Founded in 2018 by veteran banking executive and entrepreneur Neill Wright, Bronze Valley uses a unique blend of government and private funding to advance the work of minority-led, early-stage technology companies. After expanding in its first few years, Bronze Valley has now set its eyes on investments in the First State.
For Wright, it’s a homecoming of sorts, as his late father
James Wright was the president and CEO of Beneficial Bank in Wilmington, a trailblazer as a then-rare Black man to lead a majority-owned bank.
“My dad decided to sow his entrepreneurial oats back in 1990, where he built a cadre of guys from Beneficial and took them to Alabama and bought the former Tuskegee Federal Savings & Loan,” his son said.
In 2007, Wright was working in corporate finance for Citigroup when his father fell ill and asked his son to come to Montgomery to help with then-First Tuskegee Bank.
“He said, ‘Come down here for 90 days to help me out, and 90 days turned into about nine years,” Wright recalled with a laugh.
In 2015, Wright sold the bank to New Orleans-based Liberty Bank and soon after began working on Bronze Valley, a venture capital fund that utilizes a community development financial institution (CDFI). Best known in Delaware through loan entities like True Access Capital, CDFIs combine government funding and private investments to assist communities that have historically been underserved by conventional banks.
“Our focus is areas where there is a dearth of venture capital,” Wright said. “It's a prerequisite that [our portfolio companies] be diverse, so that's where we intend to focus. It’s not something that happens overnight, it's a long-term view just like investing in venture capital, but we're committed.”

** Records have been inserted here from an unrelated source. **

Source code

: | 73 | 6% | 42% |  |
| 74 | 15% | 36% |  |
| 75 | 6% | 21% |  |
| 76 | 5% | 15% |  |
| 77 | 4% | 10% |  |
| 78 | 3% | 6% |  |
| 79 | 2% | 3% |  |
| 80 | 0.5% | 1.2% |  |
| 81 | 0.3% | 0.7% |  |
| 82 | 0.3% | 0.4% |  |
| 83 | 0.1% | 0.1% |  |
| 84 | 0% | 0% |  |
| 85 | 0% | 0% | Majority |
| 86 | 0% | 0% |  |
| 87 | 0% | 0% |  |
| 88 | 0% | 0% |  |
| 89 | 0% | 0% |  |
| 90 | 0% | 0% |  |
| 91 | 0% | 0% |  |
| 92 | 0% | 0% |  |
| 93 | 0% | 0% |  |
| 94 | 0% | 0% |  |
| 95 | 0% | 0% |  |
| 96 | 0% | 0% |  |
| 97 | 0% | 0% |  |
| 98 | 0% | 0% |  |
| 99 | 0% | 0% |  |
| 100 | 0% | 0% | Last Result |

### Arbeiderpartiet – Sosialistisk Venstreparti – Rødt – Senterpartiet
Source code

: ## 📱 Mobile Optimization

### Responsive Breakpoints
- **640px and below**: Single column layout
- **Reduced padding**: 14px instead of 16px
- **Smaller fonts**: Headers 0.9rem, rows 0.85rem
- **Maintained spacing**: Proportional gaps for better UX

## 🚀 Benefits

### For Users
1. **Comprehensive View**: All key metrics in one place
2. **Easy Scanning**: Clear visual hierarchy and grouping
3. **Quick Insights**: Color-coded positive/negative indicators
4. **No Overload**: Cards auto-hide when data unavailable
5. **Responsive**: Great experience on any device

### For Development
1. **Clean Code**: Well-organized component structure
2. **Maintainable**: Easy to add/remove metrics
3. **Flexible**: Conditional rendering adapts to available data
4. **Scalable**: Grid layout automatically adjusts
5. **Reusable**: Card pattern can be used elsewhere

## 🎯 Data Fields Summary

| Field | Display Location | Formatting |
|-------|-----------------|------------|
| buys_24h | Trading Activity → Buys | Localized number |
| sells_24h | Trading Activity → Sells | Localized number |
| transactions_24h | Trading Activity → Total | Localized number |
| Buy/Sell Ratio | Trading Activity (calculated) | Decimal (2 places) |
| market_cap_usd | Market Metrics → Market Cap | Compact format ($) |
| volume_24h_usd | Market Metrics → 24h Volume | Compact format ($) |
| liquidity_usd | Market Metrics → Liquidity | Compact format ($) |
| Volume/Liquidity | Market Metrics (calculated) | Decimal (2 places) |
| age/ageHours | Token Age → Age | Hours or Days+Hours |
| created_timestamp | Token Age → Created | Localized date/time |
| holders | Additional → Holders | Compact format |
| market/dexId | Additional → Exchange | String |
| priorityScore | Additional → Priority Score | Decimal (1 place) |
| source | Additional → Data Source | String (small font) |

Today, Bronze Valley has invested about $5 million in 30 companies in its portfolio in 12 states in the Southeast, Midwest and mid-Atlantic. The average investment size is between $100,000 and $500,000, Wright said.
As a CDFI, it structures that funding as convertible notes, priced equity rounds or simple agreements for future equity (SAFEs). Since that capital appears like debt on the front-end, Bronze Valley looks for early-stage companies that already have revenue or have a plan for revenue within six months.
It has already gotten financial support from the Carney administration and Barclays Bank, and Wright said that Bronze Valley would apply for more funding through the state’s
recently announced Small Business Credit Initiative. 2.0 funding. He has also already been meeting with other banks in the state that could invest in the CDFI to meet their Community Reinvestment Act (CRA) requirements.
“Wilmington happens to be the banking capital of the country, perhaps the world, so there's a lot of opportunity there,” he said.
In September 2020, Bronze Valley launched the Venture Lab, a pre-accelerator program that provides consultant services and startup-centric “C-Suite On-Demand” advisors who can answer more technical questions for each entrepreneur. One Wilmington-based business,
HX Innovations, went through the program after learning about it from True Access Capital. The goal of the eight-week Venture Lab is to get a participant to an institutional fundraising round of $50,000 or more and or acceptance into an equity-based accelerator program.
“We realized that it made sense to be more than just to bridge the capital, but also provide a platform of services that startups would need to help ensure their success,” he said. “It's really been game changing.”
Bronze Valley was also attracted to Delaware due to its historically Black university, Delaware State University. Inside of the Venture Lab, it runs both a startup company track, and a university track specifically focused on HBCUs.
Alabama has the highest concentration of HBCUs with 14, and the Venture Lab’s university track there has about 75 participants. In Delaware, Wright hopes to have 25 to 40 students in each program cohort.
“It really is a venture and ideation studio to get these students thinking about careers in technology, technology, entrepreneurship, and/or venture capital,” he said.
Bronze Valley’s Delaware programming will be led by Darren Stephenson, a veteran accelerator leader who previously worked for accounting heavyweight Deloitte. The fund’s offices will run out of DSU’s Riverfront campus in Wilmington, with the Venture Lab’s university track based at the main Dover campus.
With upward of 85% of venture capital funding going to Boston, New York and Silicon Valley, serving the other large swaths of the country are increasingly important. For diverse founders who don’t have the same professional networks, that gap becomes wider, Wright said.
“What we're looking to do is democratize access to venture capital and do it with an elegant solution,” he said.